In order to extract timing information from an audio selection, the audio data is sliced into discrete "chunks" as shown in the figure below.  The number of samples between spectra determines the time resolution of the analysis.  For example, for "CD Quality" music, there are 44,100 audio samples for each second of music.  If the # samples between spectra is 512, then a chunk is analyzed for every 11.6 milliseconds (512/44100) of music.

 

The # samples per spectrum determines the frequency resolution of the analysis, as shown in the table.  Larger "chunks" improve the frequency resolution, but also cause "smearing" of the notes - e.g., 32768 samples/spectrum provides excellent frequency resolution, but all notes played during any 743 millisecond interval will show up together, even if one note was played early in the time interval, and another note at the end of the time interval.  Furthermore, a large # of samples per spectrum require much more processing power, which may become a limitation during real-time (record and playback) operations.

 

Audio Samples/Spectrum Duration (milliseconds) Frequency Resolution
512 11.6 172 Hz
1024 23.2 86.1 Hz
2048 46.4 43.1 Hz
4096 92.9 21.5 Hz
8192 186 10.8 Hz
16384 327 5.4 Hz
32768 743 2.69 Hz

.

In choosing suitable values for samples between spectra and samples per spectrum, a few considerations are:

  • Is the music very fast, or fairly slow?  If the music is very fast and notes occur in rapid succession, a smaller value for samples between spectra will improve the time resolution.
  • Does the music have intricate bass lines?  If so, a larger value for samples per spectrum may improve the bass resolution.
  • Can my hard-drive accommodate an extremely large spectral file?  Smaller value of samples between spectra and larger values of samples per spectrum both lead to larger storage requirements for the spectral data.  Even if you are preparing a NoteMap and intend to discard the spectral file, this storage space is still required for transient use.

Spectrum Generation

The Power Spectrum Analyzer provides a few statistical tricks to improve the quality of the generated frequency spectra. 

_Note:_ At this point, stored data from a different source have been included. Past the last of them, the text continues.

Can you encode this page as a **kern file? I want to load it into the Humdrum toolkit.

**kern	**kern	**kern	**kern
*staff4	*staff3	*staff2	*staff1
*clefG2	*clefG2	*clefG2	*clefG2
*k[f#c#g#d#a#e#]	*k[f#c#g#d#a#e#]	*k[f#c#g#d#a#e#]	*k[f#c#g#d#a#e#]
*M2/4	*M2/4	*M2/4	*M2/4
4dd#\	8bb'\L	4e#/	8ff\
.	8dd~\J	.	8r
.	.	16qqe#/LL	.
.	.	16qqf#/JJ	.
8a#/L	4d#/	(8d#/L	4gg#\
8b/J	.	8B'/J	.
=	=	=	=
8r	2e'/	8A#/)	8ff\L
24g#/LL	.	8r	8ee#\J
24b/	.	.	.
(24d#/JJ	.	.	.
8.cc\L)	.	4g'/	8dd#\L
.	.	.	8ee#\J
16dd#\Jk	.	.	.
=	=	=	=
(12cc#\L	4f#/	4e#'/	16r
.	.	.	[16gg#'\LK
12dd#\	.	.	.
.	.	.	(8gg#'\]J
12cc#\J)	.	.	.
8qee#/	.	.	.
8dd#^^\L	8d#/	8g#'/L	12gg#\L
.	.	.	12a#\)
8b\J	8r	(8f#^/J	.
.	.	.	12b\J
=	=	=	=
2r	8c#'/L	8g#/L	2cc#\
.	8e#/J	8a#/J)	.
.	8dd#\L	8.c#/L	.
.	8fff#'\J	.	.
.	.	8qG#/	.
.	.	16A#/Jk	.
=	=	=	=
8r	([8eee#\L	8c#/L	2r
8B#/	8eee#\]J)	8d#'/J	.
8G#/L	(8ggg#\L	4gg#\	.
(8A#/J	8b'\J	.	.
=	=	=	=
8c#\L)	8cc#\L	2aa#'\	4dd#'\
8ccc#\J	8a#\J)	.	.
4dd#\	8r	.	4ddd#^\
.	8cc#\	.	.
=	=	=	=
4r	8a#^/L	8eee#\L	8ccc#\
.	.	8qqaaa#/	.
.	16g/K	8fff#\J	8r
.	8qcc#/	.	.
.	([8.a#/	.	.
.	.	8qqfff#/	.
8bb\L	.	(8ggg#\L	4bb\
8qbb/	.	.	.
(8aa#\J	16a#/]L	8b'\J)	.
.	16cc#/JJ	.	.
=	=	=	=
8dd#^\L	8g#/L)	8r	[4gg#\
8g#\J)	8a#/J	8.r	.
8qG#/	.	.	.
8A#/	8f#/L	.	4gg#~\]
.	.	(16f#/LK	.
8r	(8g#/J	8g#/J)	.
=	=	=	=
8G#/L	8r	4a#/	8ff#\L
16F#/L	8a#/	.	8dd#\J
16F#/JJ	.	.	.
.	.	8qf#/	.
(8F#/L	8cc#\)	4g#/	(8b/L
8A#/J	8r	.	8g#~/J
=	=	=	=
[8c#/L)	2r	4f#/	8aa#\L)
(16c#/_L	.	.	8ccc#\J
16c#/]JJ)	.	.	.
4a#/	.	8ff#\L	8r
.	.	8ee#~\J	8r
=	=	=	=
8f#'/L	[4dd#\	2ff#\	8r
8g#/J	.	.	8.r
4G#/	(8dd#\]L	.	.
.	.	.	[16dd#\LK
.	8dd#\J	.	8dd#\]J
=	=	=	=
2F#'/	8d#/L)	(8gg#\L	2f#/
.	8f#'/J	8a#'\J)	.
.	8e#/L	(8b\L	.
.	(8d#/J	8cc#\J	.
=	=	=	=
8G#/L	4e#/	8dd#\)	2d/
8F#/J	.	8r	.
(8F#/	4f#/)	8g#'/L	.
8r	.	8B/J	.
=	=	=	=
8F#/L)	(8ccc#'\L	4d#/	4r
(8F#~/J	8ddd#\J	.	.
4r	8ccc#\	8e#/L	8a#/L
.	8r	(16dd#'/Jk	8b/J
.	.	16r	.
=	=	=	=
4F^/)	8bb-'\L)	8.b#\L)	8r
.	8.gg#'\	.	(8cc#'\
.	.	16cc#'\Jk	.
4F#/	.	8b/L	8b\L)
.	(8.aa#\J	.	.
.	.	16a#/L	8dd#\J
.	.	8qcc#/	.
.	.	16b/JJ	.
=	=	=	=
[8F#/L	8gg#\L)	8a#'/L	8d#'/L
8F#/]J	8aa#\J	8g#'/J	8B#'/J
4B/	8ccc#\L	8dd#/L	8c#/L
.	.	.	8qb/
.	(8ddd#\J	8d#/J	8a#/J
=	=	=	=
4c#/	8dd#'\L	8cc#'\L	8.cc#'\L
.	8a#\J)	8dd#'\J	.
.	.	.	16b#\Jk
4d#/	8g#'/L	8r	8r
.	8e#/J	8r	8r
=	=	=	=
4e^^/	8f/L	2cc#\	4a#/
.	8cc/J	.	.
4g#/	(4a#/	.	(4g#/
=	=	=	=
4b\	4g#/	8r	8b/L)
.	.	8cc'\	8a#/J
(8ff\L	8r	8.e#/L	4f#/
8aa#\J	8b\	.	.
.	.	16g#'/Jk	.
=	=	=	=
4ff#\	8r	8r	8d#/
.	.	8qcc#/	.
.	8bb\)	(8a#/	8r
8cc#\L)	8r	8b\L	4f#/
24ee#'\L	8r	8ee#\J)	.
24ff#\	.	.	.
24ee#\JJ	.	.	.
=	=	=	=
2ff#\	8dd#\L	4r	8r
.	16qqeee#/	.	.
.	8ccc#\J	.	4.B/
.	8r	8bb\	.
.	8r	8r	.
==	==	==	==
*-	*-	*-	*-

First, each "chunk" of audio samples sent for analysis can be broken down into a number of "subchunks"; each "subchunk" is analyzed separately, and the results are averaged together.  This averaging can reduce the effects of noise present in the audio recording.  Note that if Averaging is set to 1, the original chunk is not subdivided and no averaging actually occurs.  It is important to remember that when averaging is used, the actual frequency resolution of the resulting spectra will be decreased proportionately, just as if a smaller value for Samples per Spectra had been selected.

After dividing the data into "subchunks", a weighting scheme is applied to each subchunk.  In general, these weighting schemes apply a weight of 0 to audio samples at the extreme ends of each subchunk, a weight of 1.0 to the sample at the center of a subchunk, and transition smoothly through other regions of the subchunk.  Note that the square window applies a weight of 1.0 to all samples, effectively disabling the weighting process.  Weighting is an important part of the Power Spectrum Analyzer, as it reduces leakage of information from neighboring chunks and subchunks.  As an experiment, try turning weighting off (by selecting the Square weighting scheme) and comparing the quality of generated NoteMaps. 

 

Weighting Schemes
Parzen Square Welch Hanning

 

Overlapping is a third mechanism for improving the statistical quality of the PSA output.  When overlapping is enabled, the length of each subchunk is doubled so that it overlaps with the subchunks before and after.  Note that this causes the actual number of subchunks to be decreased by 1 (e.g., Averaging - 1), so that if overlapping is used, it may be desirable to also increase the averaging.  Overlapping is disabled when averaging is set to 2 or less.